Xiaobin-Rong / gtcrn

The official implementation of GTCRN, an ultra-lite speech enhancement model.
MIT License
176 stars 28 forks source link

Loss function - Magnitude compression values inside MSE Loss #35

Closed ercandogu-elevear closed 2 weeks ago

ercandogu-elevear commented 3 weeks ago

Hello, I was wondering if there is any reference for the value selections for the magnitude compression inside the MSE losses, where the magnitude is scaled by 0.3, while for the real and imaginary part by 0.7. Why are these not all 0.3 (common compression value) and how did you decide then on these values?

Thanks.

Xiaobin-Rong commented 3 weeks ago

Actually, the compression ratio of the real/imaginary parts is also 0.3.

pred_real_c = pred_stft_real / (pred_mag**(0.7))
pred_imag_c = pred_stft_imag / (pred_mag**(0.7))

These codes are equivalent to:

pred_pha = torch.atan2(pred_imag, pred_real)
pred_real_c = pred_mag**0.3 * torch.cos(pred_pha)

This is a very simple mathematical derivation.

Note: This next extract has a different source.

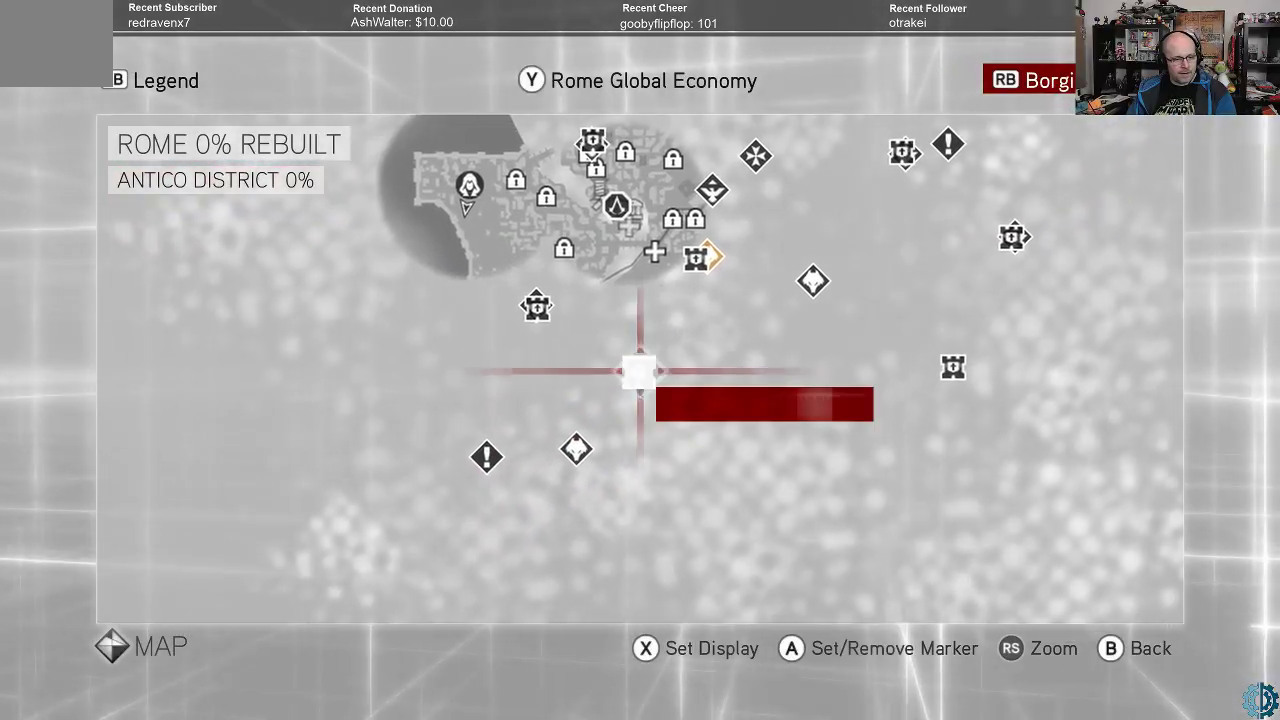
{"buttons": [], "left_stick": "center", "right_stick": "center", "events": []}
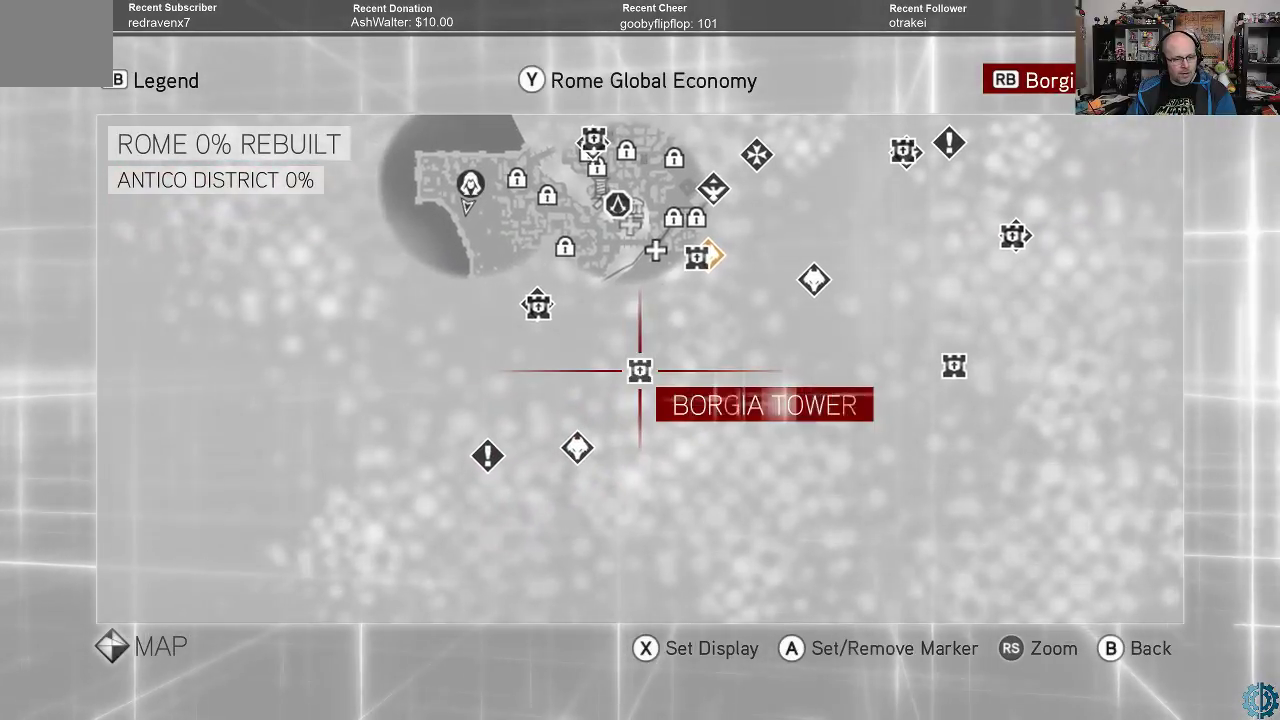
{"buttons": [], "left_stick": "center", "right_stick": "center", "events": [[67, "left_stick", "left"], [300, "left_stick", "up-left"], [500, "left_stick", "center"]]}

As for why the compression ratio of 0.3 was chosen, here are the references: [1] Yin, Dacheng, et al. "TridentSE: Guiding speech enhancement with 32 global tokens." arXiv preprint arXiv:2210.12995 (2022). [2] Li, Andong, et al. "On the importance of power compression and phase estimation in monaural speech dereverberation." JASA express letters 1.1 (2021).